If the depositor simply hands over the ownership of the present use of the money (that is, he loans his money to the bank), then there is no fractional reserve banking necessary. It is only because, in our current system, the depositor has the ability to demand the present use of his money at the same time as a borrower has the ability to demand the present use of that money, that we can call it a fractional reserve system. The bank has merely expanded the number of money substitutes (claims for the money) in the economy via the bank loaning process, but it has not expanded the money itself (now of course, in our fiat system, the money itself can also be printed… but that is not an example of fractional reserve banking per se– that is just run-of-the-mill inflation of the monetary base).**
In conclusion, even if the reader has read Hoppe on fractional reserve banking before, I highly encourage going through the lesser known essay Against Fiduciary Media because it is the most pointed response to the Selgin/White camp. It addresses the very issues discussed in the past several articles in this series.
*In fact, Hoppe makes an even stronger argument, based on praxeological a priori argumentation (in classic Hoppean fashion) by stating:
[Selgin and White] fail to recognize that a fractional reserve banking agreement implies no lesser an impossibility and fraud than that involved in the trade of flying elephants or squared circles. In fact, the impossibility involved in fractional reserve banking is even greater. For, whereas the impossibility of contracts regarding flying elephants, for instance, is merely a contingent and empirical one (it is not inconceivable that in another possible world, somewhere and sometime, flying elephants may actually exist, thus making such contracts possible), the impossibility of fractional reserve banking contracts is a necessary and categorical one.

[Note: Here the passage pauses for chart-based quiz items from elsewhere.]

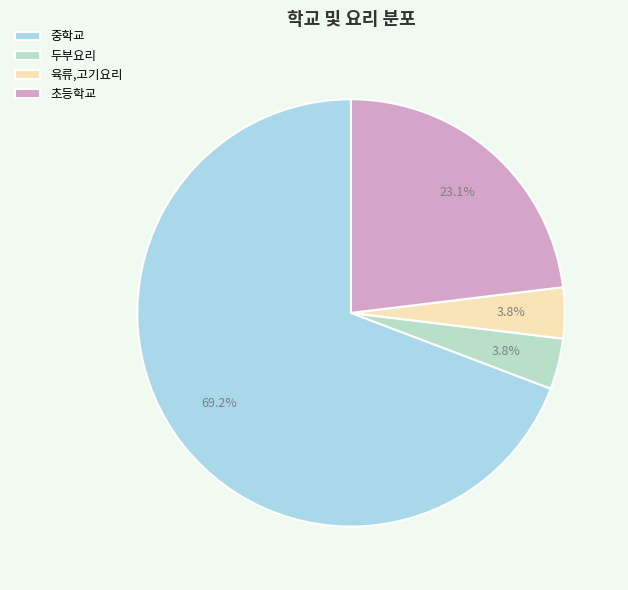

To the nearest percent, what is the combined percentage of 초등학교 and 육류,고기요리?

27%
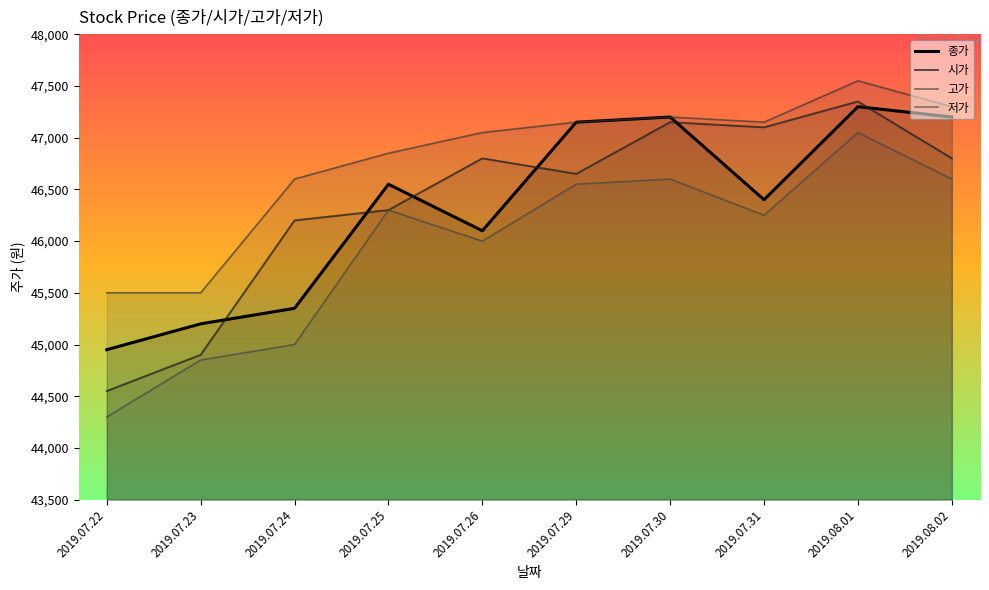

Is the value of 고가 at 2019.07.29 greater than the value of 저가 at 2019.07.31?

Yes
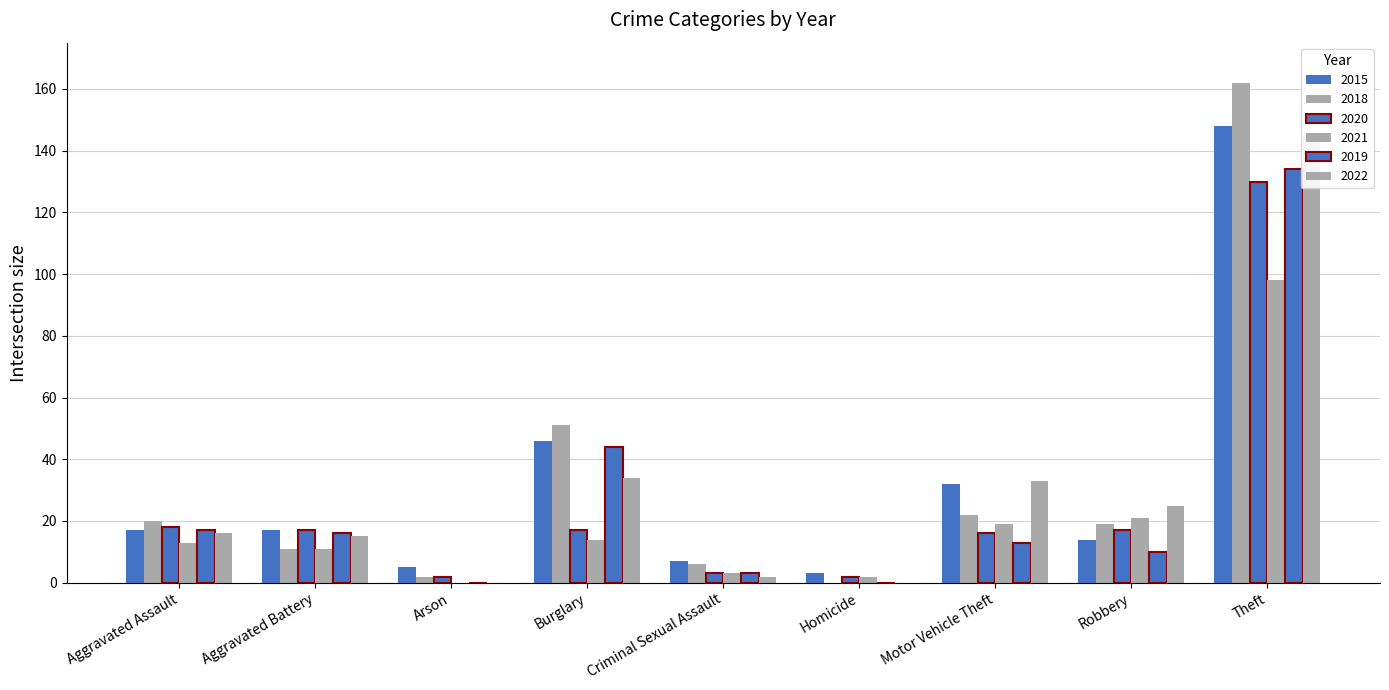

What is the sum of all 2020 values?

222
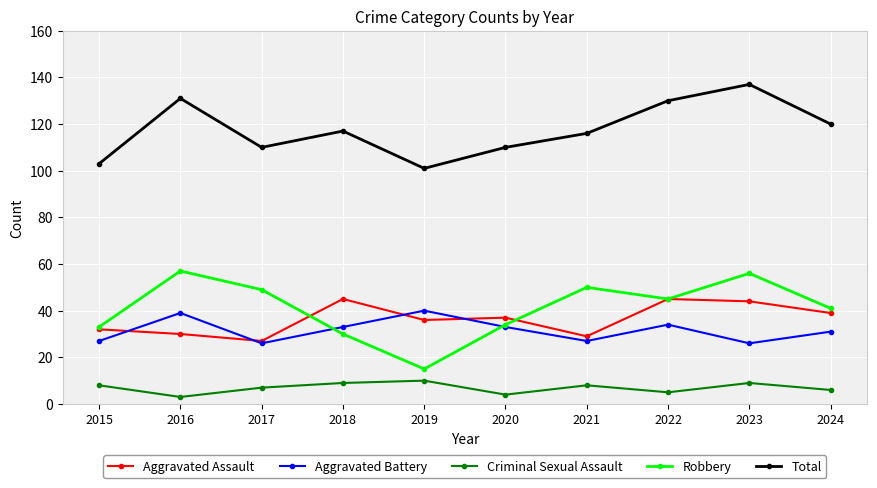

True or false: Total has more than 1 interior local peaks.

True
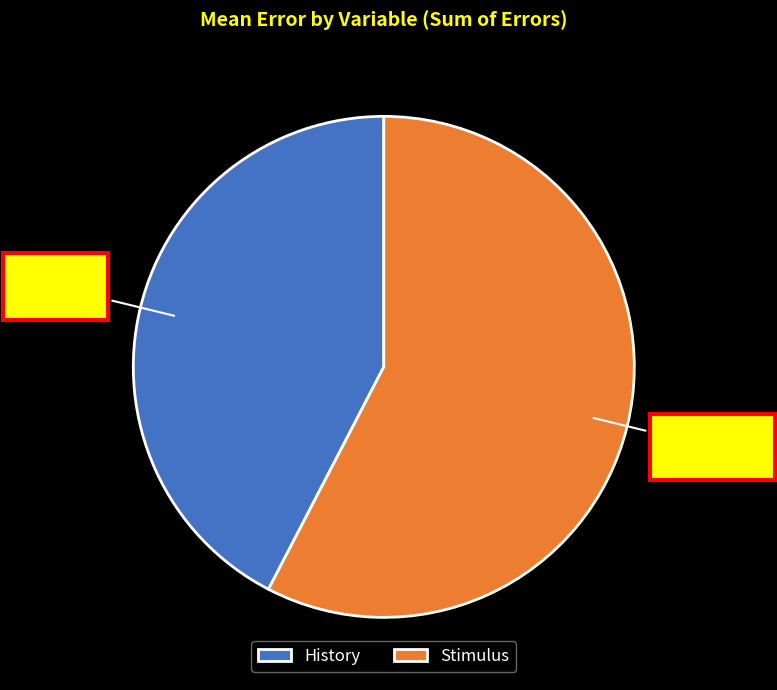

Rank the categories by value from lowest to highest.

History, Stimulus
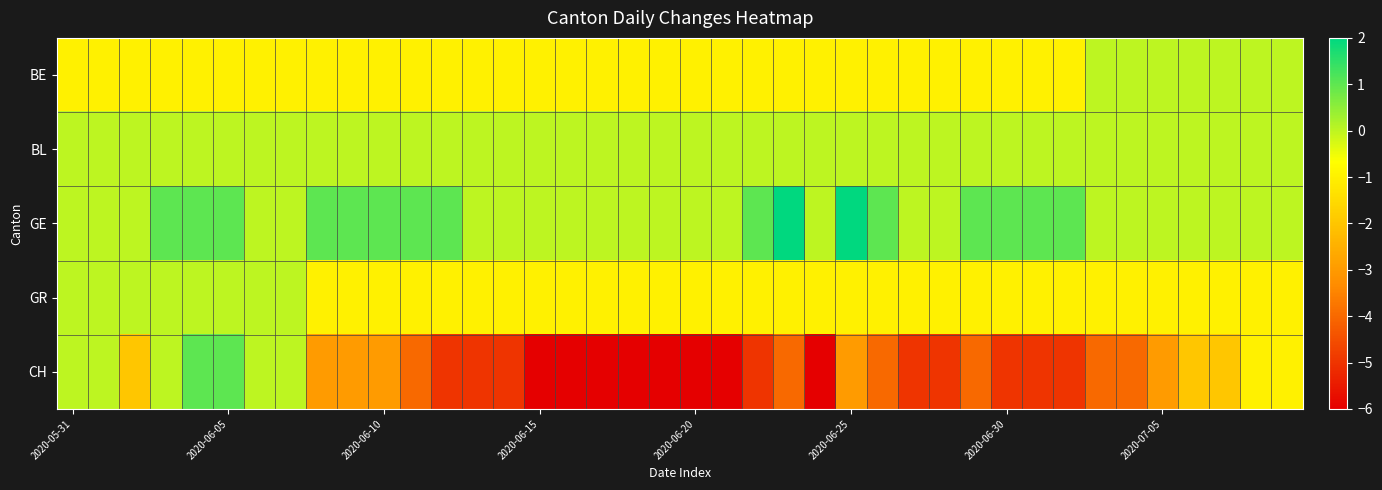

How many series are shown in this chart?

5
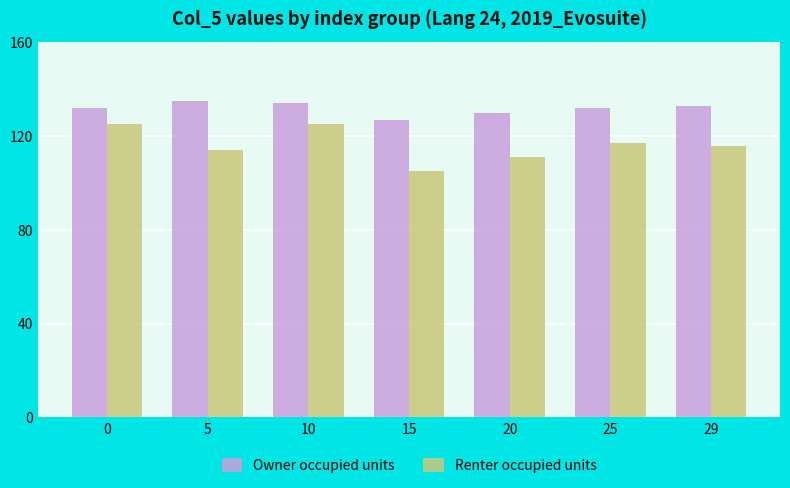

True or false: Renter occupied units has a value of 180 at 0.

False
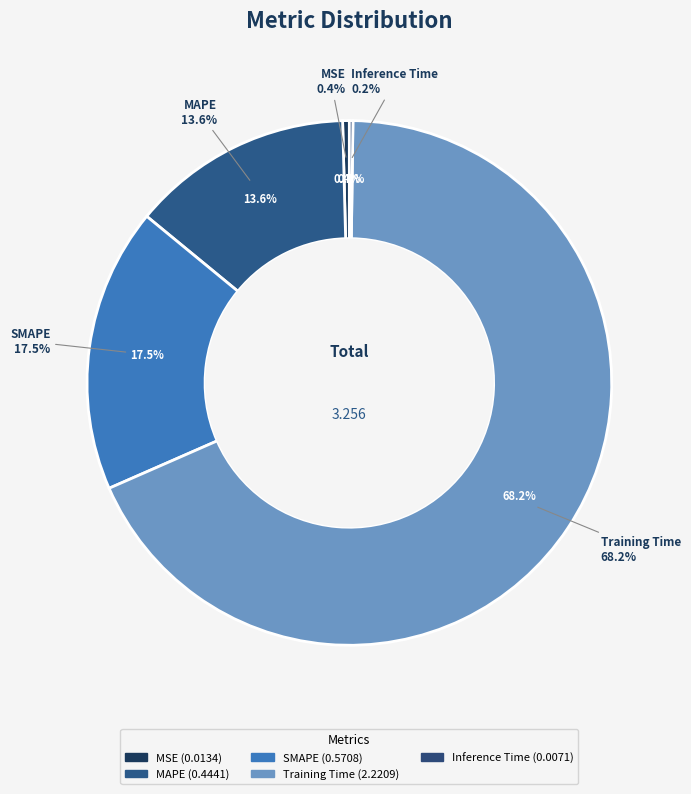

How much of the chart is everything except SMAPE?

82.5%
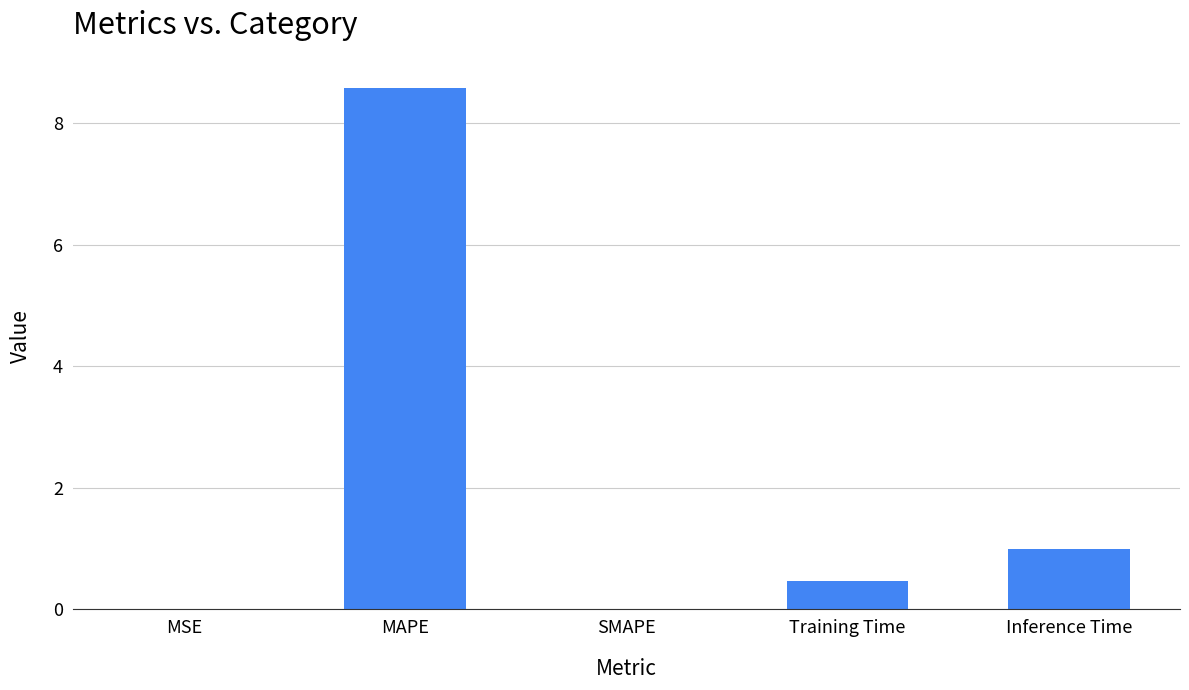

Are the bars horizontal?

No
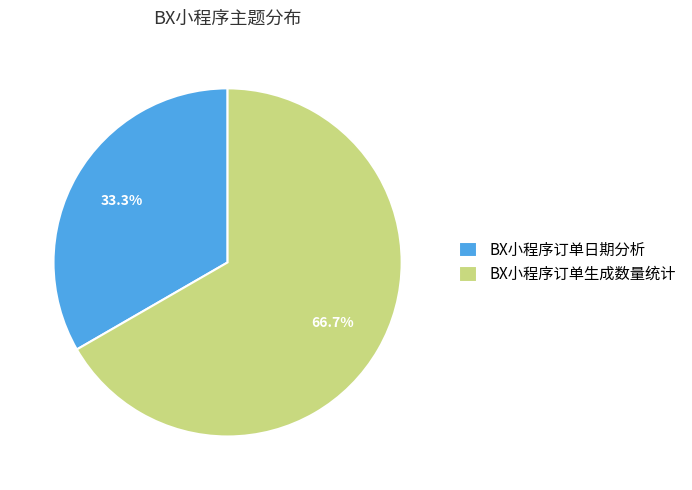

What is the smallest slice in the pie chart?

BX小程序订单日期分析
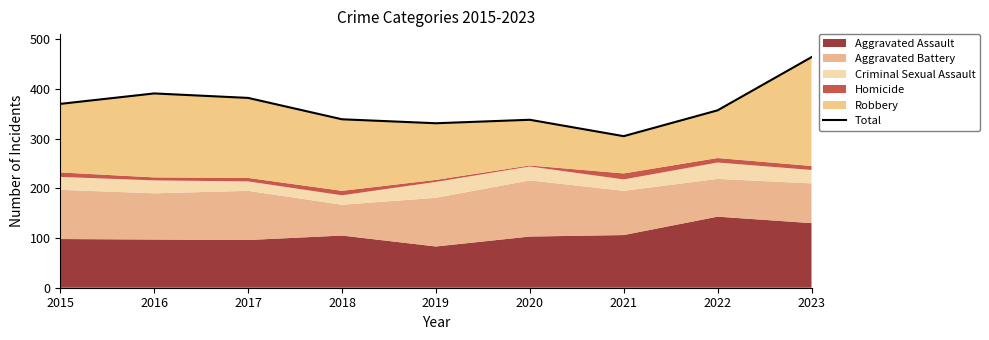

What is the sum of all values?

3277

That is, it is inconceivable—praxeologically impossible—that a bank and a customer can agree to make money substitutes (banknotes, demand deposit accounts) debts instead of warehouse receipts. They may say or certify otherwise, of course, just as one may say that triangles are squares. But what they say would be objectively false. As triangles would remain triangles and be different from squares, so money substitutes would still be money substitutes (titles to present money) and be distinct from debt claims (titles to not yet existing future goods) and equity claims (titles to existing property other than money). To say otherwise does not change reality but objectively misrepresents it.
**For more on this, I recommend familiarizing oneself with Mises’ taxonomy of money. Among Austrians, there is actually some debate about the proper Misesian taxonomy. In Robert Murphy’s excellent new book he provides this taxonomy. However, Guido Hulsmann argues that this one is misleading and instead offers this one. I follow Hulsmann here. Hulsmann explains (chapter 1 here):
The diagram [the one republished by Murphy] reflects precisely that sort of thinking about money that Mises wished to overcome. It clings to the physical surface of things. To- ken coins seem to be always fiduciary media, and money certificates seem to have nothing to do with deposits or tokens or banknotes, etc. The very point of Mises’s theory was that these physical manifestations could be very different economic goods, depending on the legal and contractual context.
I actually think that Selgin/White and the free banking folks (not necessarily BM) may be confused precisely because they misunderstand the taxonomy. Hoppe basically says as much about Selgin/White in the above linked essay. But this is a topic for a future article.